Nicht, dass Desiderius den Halbgott begehrte, zumal er sich noch immer vor magischen Wesen fürchtete, aber dennoch musste er zugeben, dass Bellzazar eine überaus attraktive Kreatur in Menschengestalt war.

Um seine Gedanken auf ein anderes Thema zu lenken, fragte er den Halbgott: »Welchen Weg wollen wir nehmen?«

»Wir bleiben in den Tiefen Wäldern«, beschloss Bellzazar. »Am Rand der Hügel entlang und dann immer weiter nach Süden.«

»Warum reiten wir nicht über die Hügel?«, wollte Desiderius wissen. »Es ginge doch schneller, wenn wir westlich am Königssee vorbeireiten und dann dem südlichen Fluss rauf ins Gebirge folgen.«

Doch Bellzazar schüttelte den Kopf. »Wir können nicht durch die Hügel und die Ebenen reiten, dort stehen die Menschenburgen so nahe, dass sie sich jeden Morgen und jeden Abend durch die Fenster zuwinken können.«

»Na und?«

»Uns darf niemand sehen«, erklärte Bellzazar. »Damit niemand die kommenden Ereignisse mit uns in Verbindung bringen kann.«

»Wir sind nur zwei Reisende, nicht jeder kennt Euer Gesicht, vor allem nicht meines, wir reisen einfach unter falschem Namen.«

»Das Risiko gehe ich nicht ein.«

»Fein«, seufzte Desiderius einlenkend. »Schätze, Ihr habt Recht. Dann eben den längeren Weg durch die Wälder.«

***

Es fing zu regnen an, als sie die Tiefen Wälder erreichten.

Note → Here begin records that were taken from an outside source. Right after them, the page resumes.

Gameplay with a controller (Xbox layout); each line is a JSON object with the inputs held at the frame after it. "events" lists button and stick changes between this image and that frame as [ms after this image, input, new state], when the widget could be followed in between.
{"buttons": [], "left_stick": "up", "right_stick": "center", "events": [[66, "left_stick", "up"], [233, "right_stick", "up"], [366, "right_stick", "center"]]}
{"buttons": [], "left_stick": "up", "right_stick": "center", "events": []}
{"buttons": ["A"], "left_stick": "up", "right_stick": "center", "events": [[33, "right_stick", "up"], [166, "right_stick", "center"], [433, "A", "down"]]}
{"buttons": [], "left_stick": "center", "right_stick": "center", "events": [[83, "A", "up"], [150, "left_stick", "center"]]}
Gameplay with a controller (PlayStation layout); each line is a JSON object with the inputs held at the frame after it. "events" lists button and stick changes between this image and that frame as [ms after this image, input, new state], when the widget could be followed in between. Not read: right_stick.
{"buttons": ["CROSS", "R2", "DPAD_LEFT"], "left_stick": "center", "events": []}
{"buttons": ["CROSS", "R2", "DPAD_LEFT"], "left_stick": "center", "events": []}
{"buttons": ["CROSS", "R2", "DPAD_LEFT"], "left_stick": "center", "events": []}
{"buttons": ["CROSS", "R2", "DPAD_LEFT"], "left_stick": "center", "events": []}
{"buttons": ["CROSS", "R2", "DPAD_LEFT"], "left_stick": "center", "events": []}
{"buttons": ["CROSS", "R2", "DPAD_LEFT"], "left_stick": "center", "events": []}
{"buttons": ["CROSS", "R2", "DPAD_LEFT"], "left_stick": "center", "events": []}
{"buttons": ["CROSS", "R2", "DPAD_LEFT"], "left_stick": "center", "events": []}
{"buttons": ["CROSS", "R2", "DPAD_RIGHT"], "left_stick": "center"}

Einige Zeit war der milde Frühlingsregen nicht stark genug, um durch die dichten Blätterdächer der hohen Bäume zu dringen und sie konnten mit den Kapuzen ihrer Umhänge auf den Köpfen weiter reiten. Doch dann wurde der Regen stärker und es sah nicht so aus, als würde er sich in den nächsten Stunden legen, also beschlossen sie, den Regen auszusitzen, bis sie ihr Lager aufschlagen und ein Feuer entfachen konnten.

Desiderius spannte zwischen zwei Bäumen ein Stück Stoff, das den Regen abfing. Darunter lag ein umgestürzter Baumstamm, auf dem er sich nach getaner Arbeit setzte.

Bellzazar hatte derweil die Pferde abgesattelt und einige kleine Äste vom Waldboden aufgesammelt, die er mitbrachte, um sie ins Trockene zu legen, damit sie ihnen noch als Brennholz dienen konnten.

Bellzazar setzte sich neben Desiderius auf den Baumstamm und schüttelte sein nasses Haar aus. Er holte seinen Wasserschlauch hervor und nutzte die Gelegenheit, ihre Trinkvorräte aufzufüllen, indem er die Öffnung in den Regen hielt.

Desiderius hatte noch gar nicht getrunken, nachdem er seinen Schlauch vor dem Aufbruch an der Küste vollgefüllt hatte. Das Blut der alten Dirne hatte nicht nur seine Wundheilung beschleunigt, es sorgte auch dafür, dass er lange keinen Durst oder Hunger verspürte.

Ihm wurde kalt und er zog den Umhang enger um seinen Körper. Es lag allerdings nicht nur am Wetter, dass er fröstelte, ihm lag noch immer der Schock im Magen, dass Arerius über ihn Bescheid wusste. Aber mit seiner Abreise hatte Desiderius mehr als deutlich gemacht, dass er sein Erbe nicht antreten würde. Arerius dürfte keinen Grund mehr haben, Desiderius zu verraten. Es sei denn, sein Bruder wollte ihn dennoch tot sehen.

Letzteres trieb Desiderius die Kälte durch die Knochen.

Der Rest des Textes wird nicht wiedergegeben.